## To do
Repeat each entry word for word.

## The records
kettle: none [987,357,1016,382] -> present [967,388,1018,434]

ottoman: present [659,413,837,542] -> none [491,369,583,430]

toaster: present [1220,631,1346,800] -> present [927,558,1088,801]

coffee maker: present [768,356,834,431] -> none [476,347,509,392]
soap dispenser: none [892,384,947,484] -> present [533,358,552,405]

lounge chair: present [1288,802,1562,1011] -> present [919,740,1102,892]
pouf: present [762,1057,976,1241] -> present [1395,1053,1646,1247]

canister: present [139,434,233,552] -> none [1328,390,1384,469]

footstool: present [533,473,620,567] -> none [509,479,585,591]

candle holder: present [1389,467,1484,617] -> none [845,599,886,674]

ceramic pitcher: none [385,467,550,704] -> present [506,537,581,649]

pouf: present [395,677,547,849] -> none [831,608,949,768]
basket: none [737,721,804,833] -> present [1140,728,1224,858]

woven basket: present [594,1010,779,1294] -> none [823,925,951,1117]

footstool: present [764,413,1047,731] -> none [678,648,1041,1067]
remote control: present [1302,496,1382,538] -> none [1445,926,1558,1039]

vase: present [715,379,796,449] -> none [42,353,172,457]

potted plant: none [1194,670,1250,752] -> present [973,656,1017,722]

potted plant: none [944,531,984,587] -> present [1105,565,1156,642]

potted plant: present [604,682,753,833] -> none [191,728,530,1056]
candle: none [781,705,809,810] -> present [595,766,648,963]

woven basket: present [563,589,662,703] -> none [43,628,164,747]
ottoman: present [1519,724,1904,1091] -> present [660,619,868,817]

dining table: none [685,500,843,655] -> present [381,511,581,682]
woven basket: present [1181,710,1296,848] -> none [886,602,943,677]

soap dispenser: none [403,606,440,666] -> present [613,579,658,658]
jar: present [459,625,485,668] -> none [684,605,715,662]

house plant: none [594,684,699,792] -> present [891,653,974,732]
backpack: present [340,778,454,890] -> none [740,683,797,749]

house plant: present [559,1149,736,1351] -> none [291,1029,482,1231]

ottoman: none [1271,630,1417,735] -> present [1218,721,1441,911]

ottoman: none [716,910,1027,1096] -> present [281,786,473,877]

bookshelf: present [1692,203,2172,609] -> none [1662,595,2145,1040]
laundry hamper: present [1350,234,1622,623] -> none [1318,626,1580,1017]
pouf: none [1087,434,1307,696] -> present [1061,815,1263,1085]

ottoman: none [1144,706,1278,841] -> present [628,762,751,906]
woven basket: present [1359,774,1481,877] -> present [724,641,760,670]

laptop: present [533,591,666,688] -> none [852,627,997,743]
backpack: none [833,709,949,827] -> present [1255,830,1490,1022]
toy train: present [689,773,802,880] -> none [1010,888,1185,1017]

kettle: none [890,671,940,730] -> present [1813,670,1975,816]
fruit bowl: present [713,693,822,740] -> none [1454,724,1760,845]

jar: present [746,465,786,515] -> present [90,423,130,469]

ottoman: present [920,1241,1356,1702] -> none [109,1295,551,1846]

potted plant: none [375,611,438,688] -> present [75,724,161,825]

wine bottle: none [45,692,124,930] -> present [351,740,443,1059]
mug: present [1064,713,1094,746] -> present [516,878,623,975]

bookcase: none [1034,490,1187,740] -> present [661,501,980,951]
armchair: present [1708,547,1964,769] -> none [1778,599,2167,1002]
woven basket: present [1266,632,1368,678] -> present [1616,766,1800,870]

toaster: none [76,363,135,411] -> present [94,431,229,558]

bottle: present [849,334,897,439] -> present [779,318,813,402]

## Answer
kettle: none [987,357,1016,382] -> present [967,388,1018,434]

ottoman: present [659,413,837,542] -> none [491,369,583,430]

toaster: present [1220,631,1346,800] -> present [927,558,1088,801]

coffee maker: present [768,356,834,431] -> none [476,347,509,392]
soap dispenser: none [892,384,947,484] -> present [533,358,552,405]

lounge chair: present [1288,802,1562,1011] -> present [919,740,1102,892]
pouf: present [762,1057,976,1241] -> present [1395,1053,1646,1247]

canister: present [139,434,233,552] -> none [1328,390,1384,469]

footstool: present [533,473,620,567] -> none [509,479,585,591]

candle holder: present [1389,467,1484,617] -> none [845,599,886,674]

ceramic pitcher: none [385,467,550,704] -> present [506,537,581,649]

pouf: present [395,677,547,849] -> none [831,608,949,768]
basket: none [737,721,804,833] -> present [1140,728,1224,858]

woven basket: present [594,1010,779,1294] -> none [823,925,951,1117]

footstool: present [764,413,1047,731] -> none [678,648,1041,1067]
remote control: present [1302,496,1382,538] -> none [1445,926,1558,1039]

vase: present [715,379,796,449] -> none [42,353,172,457]

potted plant: none [1194,670,1250,752] -> present [973,656,1017,722]

potted plant: none [944,531,984,587] -> present [1105,565,1156,642]

potted plant: present [604,682,753,833] -> none [191,728,530,1056]
candle: none [781,705,809,810] -> present [595,766,648,963]

woven basket: present [563,589,662,703] -> none [43,628,164,747]
ottoman: present [1519,724,1904,1091] -> present [660,619,868,817]

dining table: none [685,500,843,655] -> present [381,511,581,682]
woven basket: present [1181,710,1296,848] -> none [886,602,943,677]

soap dispenser: none [403,606,440,666] -> present [613,579,658,658]
jar: present [459,625,485,668] -> none [684,605,715,662]

house plant: none [594,684,699,792] -> present [891,653,974,732]
backpack: present [340,778,454,890] -> none [740,683,797,749]

house plant: present [559,1149,736,1351] -> none [291,1029,482,1231]

ottoman: none [1271,630,1417,735] -> present [1218,721,1441,911]

ottoman: none [716,910,1027,1096] -> present [281,786,473,877]

bookshelf: present [1692,203,2172,609] -> none [1662,595,2145,1040]
laundry hamper: present [1350,234,1622,623] -> none [1318,626,1580,1017]
pouf: none [1087,434,1307,696] -> present [1061,815,1263,1085]

ottoman: none [1144,706,1278,841] -> present [628,762,751,906]
woven basket: present [1359,774,1481,877] -> present [724,641,760,670]

laptop: present [533,591,666,688] -> none [852,627,997,743]
backpack: none [833,709,949,827] -> present [1255,830,1490,1022]
toy train: present [689,773,802,880] -> none [1010,888,1185,1017]

kettle: none [890,671,940,730] -> present [1813,670,1975,816]
fruit bowl: present [713,693,822,740] -> none [1454,724,1760,845]

jar: present [746,465,786,515] -> present [90,423,130,469]

ottoman: present [920,1241,1356,1702] -> none [109,1295,551,1846]

potted plant: none [375,611,438,688] -> present [75,724,161,825]

wine bottle: none [45,692,124,930] -> present [351,740,443,1059]
mug: present [1064,713,1094,746] -> present [516,878,623,975]

bookcase: none [1034,490,1187,740] -> present [661,501,980,951]
armchair: present [1708,547,1964,769] -> none [1778,599,2167,1002]
woven basket: present [1266,632,1368,678] -> present [1616,766,1800,870]

toaster: none [76,363,135,411] -> present [94,431,229,558]

bottle: present [849,334,897,439] -> present [779,318,813,402]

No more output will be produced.